Selected extract =>
Friday, May 22, 2020

Let's shellebrate! This is a day when we can take a moment to consider the majestic marine turtles that occupy Australian Waters.

World Turtle Day was founded in 1990 to raise awareness of issues facing turtles around the globe. 

There are seven species of marine turtles and each of them have an important role to play in the marine ecosystem. Flatback, Green, Hawksbill, Leatherback, Loggerhead and Olive Ridley Turtles all live in Australian Waters. 

 

 

Here are five facts about marine turtles to impress your friends with:

1. They have been around for an estimated 110 million years. Which means they once shared the planet with T-Rex and other dinosaurs.

2. The sex of the baby sea turtles is dictated by the tempreture. Warmer nests lead to more females and cooler nests lead to more males—which is why climate change could drastically affect their populations by creating too many females and too few males to match them for reproduction.

3. They have an excellent sense of direction. Sea turtles can detect the Earth's magnetic field and they use it as a compass.

4. They can hold their breath for five hours underwater. To accomplish this mighty feat they slow their heart rate to up to nine minutes in between heartbeats in order to conserve oxygen.

5. They cannot retract into their shell-like other turtles. Since they don't have to protect themselves from predators for most of their life on water, sea turtles cannot retract their flippers and head into their shells. Their anatomy makes them more agile when under the sea but highly vulnerable when nesting and hatching.

Sadly, these incredible creatures are facing many threats to their fragile populations, including; plastic pollution in the oceans, rising sea temperatures and impact from human activity on their nesting beaches. 

Marine turtles are long-lived and slow to mature. Depending on the species, they can take anywhere between 8–50 years to reach breeding age. Due to the range of threats, at their different life stages, it is thought that only 1 in 1,000 hatchlings will survive to adulthood and then return to the beach to nest. 

For this reason, it is critical to address the range of threats throughout their lifecycle.

Threats include:

- Marine debris, particularly plastic and discarded fishing gear.

- Native and introduced animals predating (eating) turtle eggs and hatchlings.

- Vehicles compacting turtle nests or forming tyre ruts that trap hatchlings.

- Humans taking turtle eggs (poaching)

- Bycatch of marine turtles in fisheries.

- Impact to breeding habitat from coastal development and artificial lighting.

- Deteriorating water quality.

- Unknown and possibly unsustainable levels of turtle harvesting, in and outside Australian waters.

 

The dangers of marine debris and plastic on for sea turtles

Sea turtles were among the first marine animals recorded to eat plastic debris. This phenomenon occurs in most regions of the world and in all seven marine turtle species.

With millions of tonnes of plastic debris entering our world's oceans on a yearly basis, it is estimated that approximately 52 per cent of all sea turtles have eaten plastic.

More than 690 marine animals are reported to be impacted by pollution with turtles and seabirds arguably two of the groups of species most heavily affected.

Information shown =>
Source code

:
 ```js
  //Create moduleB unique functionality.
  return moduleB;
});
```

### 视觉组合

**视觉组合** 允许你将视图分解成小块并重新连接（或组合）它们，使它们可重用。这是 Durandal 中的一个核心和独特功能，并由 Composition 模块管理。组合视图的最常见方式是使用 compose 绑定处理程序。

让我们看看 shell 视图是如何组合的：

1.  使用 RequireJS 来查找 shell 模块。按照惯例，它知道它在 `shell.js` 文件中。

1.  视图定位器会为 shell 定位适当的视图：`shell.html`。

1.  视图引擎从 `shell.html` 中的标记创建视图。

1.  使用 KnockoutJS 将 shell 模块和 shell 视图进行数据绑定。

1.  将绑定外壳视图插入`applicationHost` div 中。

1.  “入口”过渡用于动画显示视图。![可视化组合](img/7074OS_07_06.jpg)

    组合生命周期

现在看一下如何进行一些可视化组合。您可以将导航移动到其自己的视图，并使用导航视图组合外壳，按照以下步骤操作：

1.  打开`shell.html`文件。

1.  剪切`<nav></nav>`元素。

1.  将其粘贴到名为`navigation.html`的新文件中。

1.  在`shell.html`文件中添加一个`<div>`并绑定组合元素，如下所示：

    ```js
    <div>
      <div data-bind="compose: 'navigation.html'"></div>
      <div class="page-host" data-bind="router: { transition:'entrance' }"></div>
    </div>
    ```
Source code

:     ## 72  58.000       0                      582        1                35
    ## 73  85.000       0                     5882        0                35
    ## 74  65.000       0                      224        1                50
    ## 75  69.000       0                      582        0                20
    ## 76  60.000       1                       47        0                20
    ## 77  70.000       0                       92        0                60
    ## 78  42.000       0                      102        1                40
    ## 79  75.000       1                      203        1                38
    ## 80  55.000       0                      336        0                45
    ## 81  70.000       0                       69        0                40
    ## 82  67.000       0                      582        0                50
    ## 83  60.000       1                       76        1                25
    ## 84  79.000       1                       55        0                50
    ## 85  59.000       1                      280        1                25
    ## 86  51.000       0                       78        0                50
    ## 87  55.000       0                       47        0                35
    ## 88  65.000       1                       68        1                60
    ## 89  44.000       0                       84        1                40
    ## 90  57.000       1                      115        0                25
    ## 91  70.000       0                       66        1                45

What to work on =>
a - Retype the section of the World Turtle Day text that opens with the words containing "The dangers of" and closes with "marine turtle species.".
b - Extend the World Turtle Day text about marine turtles, starting after its last sentence.

Written answers =>
a -
The dangers of marine debris and plastic on for sea turtles

Sea turtles were among the first marine animals recorded to eat plastic debris. This phenomenon occurs in most regions of the world and in all seven marine turtle species.

b -
Scientists from Australia’s CSIRO have found that once a turtle had 14 plastic items in its gut, there was a 50 per cent likelihood that it would cause death. However, that's not to say that a turtle won't die if they consume less than 14 pieces of plastic.

An analysis of about 1,000 turtles found dead on Australian beaches found hundreds of pieces of plastic in the animals' guts.

These included hard plastic fragments, balloons, lolly wrappers, pieces of rope and plastic bags.

In 2016, Dr Qamar Schuyler from the University of Queensland’s School of Biological Sciences revealed that 34 per cent of sea turtles in Queensland’s Moreton Bay had ingested marine debris. He advised that the types of rubbish most commonly found inside the turtles are day-to-day consumer-generated debris such as food wrappers, packaging, plastic bags, fruit stickers and balloons.

Up to 12.8 million tonnes of debris enter the oceans every year and 80 per cent of the debris comes from the land. The majority of this debris is plastic – and it takes hundreds of years to breakdown.

Sea turtles think jellyfish are delicious. Leatherbacks and hawkbill turtles feed on jellyfish and keep their populations in check. Plastic looks like jellyfish when it's floating in the water and that's why so many turtles die from ingesting plastic—they were going for a tasty snack.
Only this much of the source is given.